▸ What needs to be done
Repeat the listing that comes next, leaving nothing out and changing nothing.

▸ Excerpted records

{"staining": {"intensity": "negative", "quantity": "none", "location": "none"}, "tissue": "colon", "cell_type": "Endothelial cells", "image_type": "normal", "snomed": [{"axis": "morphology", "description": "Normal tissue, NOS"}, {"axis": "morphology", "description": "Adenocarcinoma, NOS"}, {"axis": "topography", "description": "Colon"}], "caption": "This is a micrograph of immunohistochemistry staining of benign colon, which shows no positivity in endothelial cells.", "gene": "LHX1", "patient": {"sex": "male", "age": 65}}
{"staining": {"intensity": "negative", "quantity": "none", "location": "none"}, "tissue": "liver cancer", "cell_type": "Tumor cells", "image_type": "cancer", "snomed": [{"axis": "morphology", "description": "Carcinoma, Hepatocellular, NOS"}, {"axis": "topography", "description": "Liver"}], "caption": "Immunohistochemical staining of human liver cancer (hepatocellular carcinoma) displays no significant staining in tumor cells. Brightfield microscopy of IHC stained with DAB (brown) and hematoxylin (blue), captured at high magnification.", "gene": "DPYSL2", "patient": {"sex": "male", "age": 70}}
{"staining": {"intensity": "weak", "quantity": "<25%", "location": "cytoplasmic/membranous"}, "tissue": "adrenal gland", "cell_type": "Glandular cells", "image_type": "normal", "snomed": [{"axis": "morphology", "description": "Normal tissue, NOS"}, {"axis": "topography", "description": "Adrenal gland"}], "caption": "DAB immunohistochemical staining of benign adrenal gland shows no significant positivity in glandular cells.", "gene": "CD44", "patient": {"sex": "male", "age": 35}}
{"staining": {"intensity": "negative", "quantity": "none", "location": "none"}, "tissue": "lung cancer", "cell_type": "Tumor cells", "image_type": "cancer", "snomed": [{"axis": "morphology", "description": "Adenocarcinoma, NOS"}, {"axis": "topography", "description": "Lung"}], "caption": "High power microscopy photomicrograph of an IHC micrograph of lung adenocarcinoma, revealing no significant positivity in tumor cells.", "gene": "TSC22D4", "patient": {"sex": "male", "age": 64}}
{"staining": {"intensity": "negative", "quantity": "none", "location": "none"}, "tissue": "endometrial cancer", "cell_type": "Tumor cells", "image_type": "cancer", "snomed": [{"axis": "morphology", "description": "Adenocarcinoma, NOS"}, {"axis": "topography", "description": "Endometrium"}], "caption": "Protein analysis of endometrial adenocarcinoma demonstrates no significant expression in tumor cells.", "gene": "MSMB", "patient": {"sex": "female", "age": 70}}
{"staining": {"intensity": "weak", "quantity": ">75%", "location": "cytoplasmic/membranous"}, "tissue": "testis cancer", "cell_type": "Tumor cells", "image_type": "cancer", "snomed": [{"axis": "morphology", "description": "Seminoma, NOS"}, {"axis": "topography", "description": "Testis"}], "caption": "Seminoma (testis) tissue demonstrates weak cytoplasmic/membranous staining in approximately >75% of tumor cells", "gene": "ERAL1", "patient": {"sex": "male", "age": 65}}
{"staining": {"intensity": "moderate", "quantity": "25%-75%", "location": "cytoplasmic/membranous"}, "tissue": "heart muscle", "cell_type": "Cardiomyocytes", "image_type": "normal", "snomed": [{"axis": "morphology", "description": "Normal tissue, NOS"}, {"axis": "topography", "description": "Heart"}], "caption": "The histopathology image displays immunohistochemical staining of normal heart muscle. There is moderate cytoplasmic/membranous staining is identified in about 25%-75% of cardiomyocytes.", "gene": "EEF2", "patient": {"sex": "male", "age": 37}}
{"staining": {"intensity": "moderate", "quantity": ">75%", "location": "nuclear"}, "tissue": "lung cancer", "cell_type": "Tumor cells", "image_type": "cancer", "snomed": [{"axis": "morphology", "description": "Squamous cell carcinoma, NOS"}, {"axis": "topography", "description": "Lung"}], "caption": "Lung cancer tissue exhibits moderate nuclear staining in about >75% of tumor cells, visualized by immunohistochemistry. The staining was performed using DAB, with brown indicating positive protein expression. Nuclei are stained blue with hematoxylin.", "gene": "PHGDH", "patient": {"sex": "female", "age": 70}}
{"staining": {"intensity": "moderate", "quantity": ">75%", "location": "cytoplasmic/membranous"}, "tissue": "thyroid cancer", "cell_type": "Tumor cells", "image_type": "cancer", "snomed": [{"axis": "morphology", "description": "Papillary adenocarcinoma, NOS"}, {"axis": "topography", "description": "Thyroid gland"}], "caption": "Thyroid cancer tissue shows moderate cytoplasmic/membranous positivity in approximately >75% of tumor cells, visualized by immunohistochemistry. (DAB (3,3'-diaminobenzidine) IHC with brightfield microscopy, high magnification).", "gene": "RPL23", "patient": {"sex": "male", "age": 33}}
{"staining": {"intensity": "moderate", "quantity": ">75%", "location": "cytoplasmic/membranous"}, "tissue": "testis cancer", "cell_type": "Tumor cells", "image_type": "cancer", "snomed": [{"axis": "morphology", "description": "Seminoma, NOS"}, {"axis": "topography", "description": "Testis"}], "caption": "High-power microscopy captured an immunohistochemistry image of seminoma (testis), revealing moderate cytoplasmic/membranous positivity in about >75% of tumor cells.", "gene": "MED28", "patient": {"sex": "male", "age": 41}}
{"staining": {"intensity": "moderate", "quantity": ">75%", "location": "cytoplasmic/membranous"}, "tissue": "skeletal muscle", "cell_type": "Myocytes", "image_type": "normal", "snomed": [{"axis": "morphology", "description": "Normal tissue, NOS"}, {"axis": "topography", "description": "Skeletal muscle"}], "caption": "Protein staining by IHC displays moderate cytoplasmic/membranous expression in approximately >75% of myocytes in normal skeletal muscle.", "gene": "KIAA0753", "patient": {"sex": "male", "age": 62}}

▸ Result
{"staining": {"intensity": "negative", "quantity": "none", "location": "none"}, "tissue": "colon", "cell_type": "Endothelial cells", "image_type": "normal", "snomed": [{"axis": "morphology", "description": "Normal tissue, NOS"}, {"axis": "morphology", "description": "Adenocarcinoma, NOS"}, {"axis": "topography", "description": "Colon"}], "caption": "This is a micrograph of immunohistochemistry staining of benign colon, which shows no positivity in endothelial cells.", "gene": "LHX1", "patient": {"sex": "male", "age": 65}}
{"staining": {"intensity": "negative", "quantity": "none", "location": "none"}, "tissue": "liver cancer", "cell_type": "Tumor cells", "image_type": "cancer", "snomed": [{"axis": "morphology", "description": "Carcinoma, Hepatocellular, NOS"}, {"axis": "topography", "description": "Liver"}], "caption": "Immunohistochemical staining of human liver cancer (hepatocellular carcinoma) displays no significant staining in tumor cells. Brightfield microscopy of IHC stained with DAB (brown) and hematoxylin (blue), captured at high magnification.", "gene": "DPYSL2", "patient": {"sex": "male", "age": 70}}
{"staining": {"intensity": "weak", "quantity": "<25%", "location": "cytoplasmic/membranous"}, "tissue": "adrenal gland", "cell_type": "Glandular cells", "image_type": "normal", "snomed": [{"axis": "morphology", "description": "Normal tissue, NOS"}, {"axis": "topography", "description": "Adrenal gland"}], "caption": "DAB immunohistochemical staining of benign adrenal gland shows no significant positivity in glandular cells.", "gene": "CD44", "patient": {"sex": "male", "age": 35}}
{"staining": {"intensity": "negative", "quantity": "none", "location": "none"}, "tissue": "lung cancer", "cell_type": "Tumor cells", "image_type": "cancer", "snomed": [{"axis": "morphology", "description": "Adenocarcinoma, NOS"}, {"axis": "topography", "description": "Lung"}], "caption": "High power microscopy photomicrograph of an IHC micrograph of lung adenocarcinoma, revealing no significant positivity in tumor cells.", "gene": "TSC22D4", "patient": {"sex": "male", "age": 64}}
{"staining": {"intensity": "negative", "quantity": "none", "location": "none"}, "tissue": "endometrial cancer", "cell_type": "Tumor cells", "image_type": "cancer", "snomed": [{"axis": "morphology", "description": "Adenocarcinoma, NOS"}, {"axis": "topography", "description": "Endometrium"}], "caption": "Protein analysis of endometrial adenocarcinoma demonstrates no significant expression in tumor cells.", "gene": "MSMB", "patient": {"sex": "female", "age": 70}}
{"staining": {"intensity": "weak", "quantity": ">75%", "location": "cytoplasmic/membranous"}, "tissue": "testis cancer", "cell_type": "Tumor cells", "image_type": "cancer", "snomed": [{"axis": "morphology", "description": "Seminoma, NOS"}, {"axis": "topography", "description": "Testis"}], "caption": "Seminoma (testis) tissue demonstrates weak cytoplasmic/membranous staining in approximately >75% of tumor cells", "gene": "ERAL1", "patient": {"sex": "male", "age": 65}}
{"staining": {"intensity": "moderate", "quantity": "25%-75%", "location": "cytoplasmic/membranous"}, "tissue": "heart muscle", "cell_type": "Cardiomyocytes", "image_type": "normal", "snomed": [{"axis": "morphology", "description": "Normal tissue, NOS"}, {"axis": "topography", "description": "Heart"}], "caption": "The histopathology image displays immunohistochemical staining of normal heart muscle. There is moderate cytoplasmic/membranous staining is identified in about 25%-75% of cardiomyocytes.", "gene": "EEF2", "patient": {"sex": "male", "age": 37}}
{"staining": {"intensity": "moderate", "quantity": ">75%", "location": "nuclear"}, "tissue": "lung cancer", "cell_type": "Tumor cells", "image_type": "cancer", "snomed": [{"axis": "morphology", "description": "Squamous cell carcinoma, NOS"}, {"axis": "topography", "description": "Lung"}], "caption": "Lung cancer tissue exhibits moderate nuclear staining in about >75% of tumor cells, visualized by immunohistochemistry. The staining was performed using DAB, with brown indicating positive protein expression. Nuclei are stained blue with hematoxylin.", "gene": "PHGDH", "patient": {"sex": "female", "age": 70}}
{"staining": {"intensity": "moderate", "quantity": ">75%", "location": "cytoplasmic/membranous"}, "tissue": "thyroid cancer", "cell_type": "Tumor cells", "image_type": "cancer", "snomed": [{"axis": "morphology", "description": "Papillary adenocarcinoma, NOS"}, {"axis": "topography", "description": "Thyroid gland"}], "caption": "Thyroid cancer tissue shows moderate cytoplasmic/membranous positivity in approximately >75% of tumor cells, visualized by immunohistochemistry. (DAB (3,3'-diaminobenzidine) IHC with brightfield microscopy, high magnification).", "gene": "RPL23", "patient": {"sex": "male", "age": 33}}
{"staining": {"intensity": "moderate", "quantity": ">75%", "location": "cytoplasmic/membranous"}, "tissue": "testis cancer", "cell_type": "Tumor cells", "image_type": "cancer", "snomed": [{"axis": "morphology", "description": "Seminoma, NOS"}, {"axis": "topography", "description": "Testis"}], "caption": "High-power microscopy captured an immunohistochemistry image of seminoma (testis), revealing moderate cytoplasmic/membranous positivity in about >75% of tumor cells.", "gene": "MED28", "patient": {"sex": "male", "age": 41}}
{"staining": {"intensity": "moderate", "quantity": ">75%", "location": "cytoplasmic/membranous"}, "tissue": "skeletal muscle", "cell_type": "Myocytes", "image_type": "normal", "snomed": [{"axis": "morphology", "description": "Normal tissue, NOS"}, {"axis": "topography", "description": "Skeletal muscle"}], "caption": "Protein staining by IHC displays moderate cytoplasmic/membranous expression in approximately >75% of myocytes in normal skeletal muscle.", "gene": "KIAA0753", "patient": {"sex": "male", "age": 62}}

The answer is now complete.